Exercise brief —
Count the lines in the rows below that contain the string "going", and reply with only that number.

(Data shown begins)

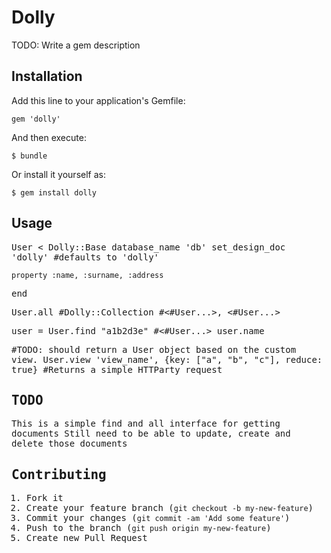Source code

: # Dolly

TODO: Write a gem description

## Installation

Add this line to your application's Gemfile:

    gem 'dolly'

And then execute:

    $ bundle

Or install it yourself as:

    $ gem install dolly

## Usage

<tt>
  User < Dolly::Base
    database_name 'db'
    set_design_doc 'dolly' #defaults to 'dolly'

    property :name, :surname, :address
  end

  User.all #Dolly::Collection #<#User...>, <#User...>

  user = User.find "a1b2d3e" #<#User...>
  user.name

  #TODO: should return a User object based on the custom view.
  User.view 'view_name', {key: ["a", "b", "c"], reduce: true} #Returns a simple HTTParty request
</td>



## TODO
  This is a simple find and all interface for getting documents
  Still need to be able to update, create and delete those documents

## Contributing

1. Fork it
2. Create your feature branch (`git checkout -b my-new-feature`)
3. Commit your changes (`git commit -am 'Add some feature'`)
4. Push to the branch (`git push origin my-new-feature`)
5. Create new Pull Request
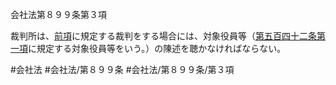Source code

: 会社法第８９９条第３項

裁判所は、[前項](会社法＿＿＿＿第８９９条第２項)に規定する裁判をする場合には、対象役員等（[第五百四十二条第一項](会社法＿＿＿＿第５４２条第１項)に規定する対象役員等をいう。）の陳述を聴かなければならない。

#会社法
#会社法/第８９９条
#会社法/第８９９条/第３項
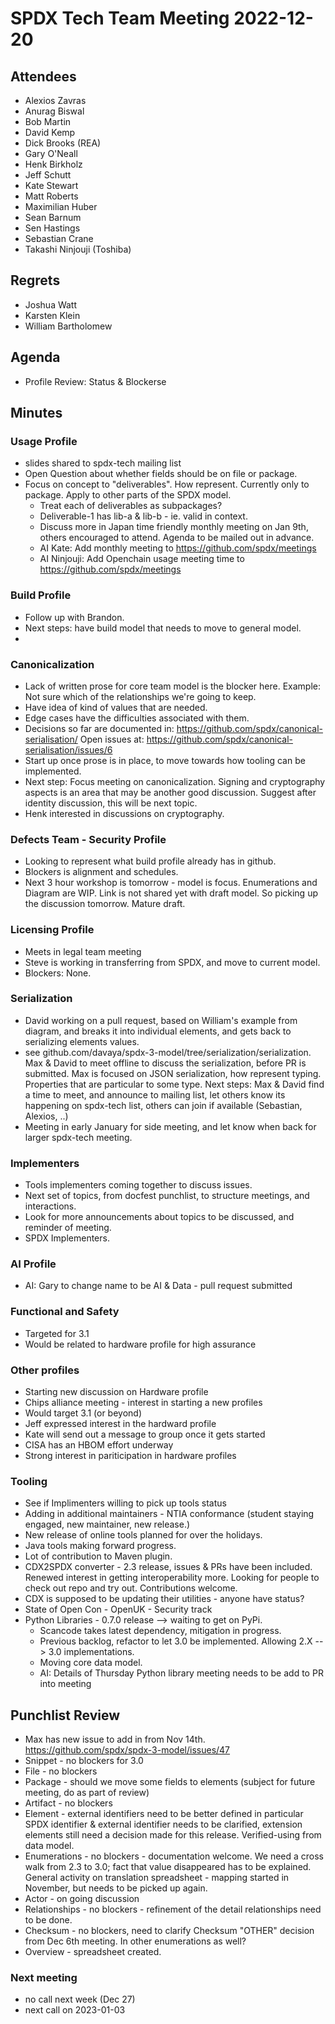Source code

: # SPDX Tech Team Meeting 2022-12-20

## Attendees
* Alexios Zavras
* Anurag Biswal
* Bob Martin
* David Kemp
* Dick Brooks (REA)
* Gary O'Neall
* Henk Birkholz
* Jeff Schutt
* Kate Stewart
* Matt Roberts
* Maximilian Huber
* Sean Barnum
* Sen Hastings
* Sebastian Crane
* Takashi Ninjouji (Toshiba)

## Regrets
* Joshua Watt
* Karsten Klein
* William Bartholomew

## Agenda
* Profile Review:  Status & Blockerse


## Minutes
### Usage Profile
*  slides shared to spdx-tech mailing list 
* Open Question about whether fields should be on file or package.  
* Focus on concept to "deliverables".    How represent.   Currently only to package.   Apply to other parts of the SPDX model.    
   * Treat each of deliverables as subpackages?   
   * Deliverable-1 has lib-a & lib-b - ie. valid in context.  
   * Discuss more in Japan time friendly monthly meeting on Jan 9th,  others encouraged to attend.  Agenda to be mailed out in advance. 
   * AI Kate: Add monthly meeting to https://github.com/spdx/meetings
   * AI Ninjouji:  Add Openchain usage meeting time to https://github.com/spdx/meetings

### Build Profile 
* Follow up with Brandon.
* Next steps:  have build model that needs to move to general model. 
*   
### Canonicalization 
* Lack of written prose for core team model is the blocker here.   Example:  Not sure which of the relationships we're going to keep. 
* Have idea of kind of values that are needed. 
* Edge cases have the difficulties associated with them.   
* Decisions so far are documented in: https://github.com/spdx/canonical-serialisation/   Open issues at: https://github.com/spdx/canonical-serialisation/issues/6
* Start up once prose is in place, to move towards how tooling can be implemented.
* Next step:  Focus meeting on canonicalization.    Signing and cryptography aspects is an area that may be another good discussion.    Suggest after identity discussion, this will be next topic.   
* Henk interested in discussions on cryptography.

### Defects Team - Security Profile
* Looking to represent what build profile already has in github.
* Blockers is alignment and schedules.   
* Next 3 hour workshop is tomorrow - model is focus.   Enumerations and Diagram are WIP.   Link is not shared yet with draft model.   So picking up the discussion tomorrow.   Mature draft.     

### Licensing Profile
* Meets in legal team meeting
* Steve is working in transferring from SPDX, and move to current model. 
* Blockers:  None. 

### Serialization 
* David working on a pull request, based on William's example from diagram, and breaks it into individual elements, and gets back to serializing elements values.  
* see github.com/davaya/spdx-3-model/tree/serialization/serialization.   Max & David to meet offline to discuss the serialization, before PR is submitted.   Max is focused on JSON serialization, how represent typing.  Properties that are particular to some type.   Next steps:  Max & David find a time to meet, and announce to mailing list,  let others know its happening on spdx-tech list, others can join if available (Sebastian, Alexios, ..)
* Meeting in early January for side meeting, and let know when back for larger spdx-tech meeting.
    
### Implementers
* Tools implementers coming together to discuss issues. 
* Next set of topics, from docfest punchlist, to structure meetings, and interactions. 
* Look for more announcements about topics to be discussed, and reminder of meeting.
* SPDX Implementers. 

###  AI Profile
* AI:  Gary to change name to be AI & Data - pull request submitted
   
### Functional and Safety
* Targeted for 3.1
* Would be related to hardware profile for high assurance

### Other profiles
* Starting new discussion on Hardware profile
* Chips alliance meeting - interest in starting a new profiles
* Would target 3.1 (or beyond)
* Jeff expressed interest in the hardward profile
* Kate will send out a message to group once it gets started
* CISA has an HBOM effort underway
* Strong interest in pariticipation in hardware profiles

### Tooling
* See if Implimenters willing to pick up tools status
* Adding in additional maintainers - NTIA conformance (student staying engaged, new maintainer, new release.)
* New release of online tools planned for over the holidays.
* Java tools making forward progress.
* Lot of contribution to Maven plugin.
* CDX2SPDX converter - 2.3 release, issues & PRs have been included.   Renewed interest in getting interoperability more.   Looking for people to check out repo and try out.    Contributions welcome. 
* CDX is supposed to be updating their utilities - anyone have status? 
* State of Open Con - OpenUK - Security track 
* Python Libraries - 0.7.0 release --> waiting to get on PyPi.    
  * Scancode takes latest dependency, mitigation in progress.    
  * Previous backlog,  refactor to let 3.0 be implemented.  Allowing 2.X --> 3.0 implementations.   
  * Moving core data model.    
  * AI:  Details of Thursday Python library meeting needs to be add to PR into meeting
      
## Punchlist Review
  * Max has new issue to add in from Nov 14th.  https://github.com/spdx/spdx-3-model/issues/47
  * Snippet - no blockers for 3.0 
  * File - no blockers 
  * Package - should we move some fields to elements (subject for future meeting, do as part of review)
  * Artifact - no blockers
  * Element - external identifiers need to be better defined in particular SPDX identifier & external identifier needs to be clarified,   extension elements still need a decision made for this release.   Verified-using from data model. 
  * Enumerations - no blockers - documentation welcome.   We need a cross walk from 2.3 to 3.0;  fact that value disappeared has to be explained.   General activity on translation spreadsheet - mapping started in November, but needs to be picked up again. 
  * Actor  - on going discussion
  * Relationships - no blockers - refinement of the detail relationships need to be done.
  * Checksum - no blockers,  need to clarify Checksum "OTHER" decision from Dec 6th meeting.  In other enumerations as well?  
  * Overview - spreadsheet created.

### Next meeting
  * no call next week (Dec 27)
  * next call on 2023-01-03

(Data shown ends)

Written solution —
2